Comparison and fixed point calibrations with highest precision

 

“We perform a comparison calibration either in the temperature range from -196 °C to 1200 °C with highly accurate reference thermometers or a fixed-point calibration in a temperature range from -189 °C to 961 °C,” Thomas Klasmeier gives an idea of the secrets of thermodynamics. Fixed-point calibration? “Temperature fixed points are fixed, unchanging temperatures on which the temperature scale is based. Anders Celsius already did this in the Celsius scale and thereby defined that, for example, the temperatures at which water changes from a solid to a liquid or from a liquid to a gaseous are defined at 0 °C and 100 °C,” says Thomas Klasmeier. But such fixed points also exist for other chemical elements, for example for aluminium, which has a freezing point of precisely 660,323 °C.

 

 

 

 

 

First provider in Germany for temperature seminars

 

“And for those who like it a bit more technical: in addition to temperature measurements with the two fixed points of melting and solidification, there are also so-called triple points, i.e. when three different states of physical aggregation are simultaneously present. Such measurements are then more precise, but of course also much more complex and cost-intensive. If we make a measurement with high-purity water using a triple point, another component must be added – the pressure, because in our standard atmosphere, water does not have the simultaneous state of liquid, gaseous and solid.

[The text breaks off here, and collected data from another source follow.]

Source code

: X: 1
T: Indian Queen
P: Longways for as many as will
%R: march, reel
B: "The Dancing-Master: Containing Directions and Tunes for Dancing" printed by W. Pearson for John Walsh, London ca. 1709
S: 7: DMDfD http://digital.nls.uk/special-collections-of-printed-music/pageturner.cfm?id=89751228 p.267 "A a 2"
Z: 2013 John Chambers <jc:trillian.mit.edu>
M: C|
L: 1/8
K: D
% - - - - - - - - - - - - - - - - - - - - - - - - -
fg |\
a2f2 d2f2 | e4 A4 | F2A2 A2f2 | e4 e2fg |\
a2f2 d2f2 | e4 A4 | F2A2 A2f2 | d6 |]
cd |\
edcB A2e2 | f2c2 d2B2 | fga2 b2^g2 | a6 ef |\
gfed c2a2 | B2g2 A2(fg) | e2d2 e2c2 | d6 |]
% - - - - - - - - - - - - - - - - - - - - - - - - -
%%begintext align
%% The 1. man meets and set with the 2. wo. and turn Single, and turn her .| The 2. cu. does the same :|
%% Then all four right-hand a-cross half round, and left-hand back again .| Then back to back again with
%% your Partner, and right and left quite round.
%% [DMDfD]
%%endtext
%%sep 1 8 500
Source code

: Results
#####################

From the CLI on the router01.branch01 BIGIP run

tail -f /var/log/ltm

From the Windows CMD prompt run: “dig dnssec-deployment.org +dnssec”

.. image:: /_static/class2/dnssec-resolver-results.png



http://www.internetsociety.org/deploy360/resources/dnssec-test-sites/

This is only possible at 0,01 °C and about 6 millibars,” explains the graduate engineer, who by the way does most of the training himself in the seminar room at Klasmeier GmbH. “The knowledge we teach here is so highly specific that it is not usually part of an engineering degree. Accordingly, the participants come not only from industry, but to a large part from research, for example from universities.” Klasmeier was the first provider in Germany to organize seminars in Fulda as early as 1994 – in the meantime, around 1600 participants have been able to receive their training certificate.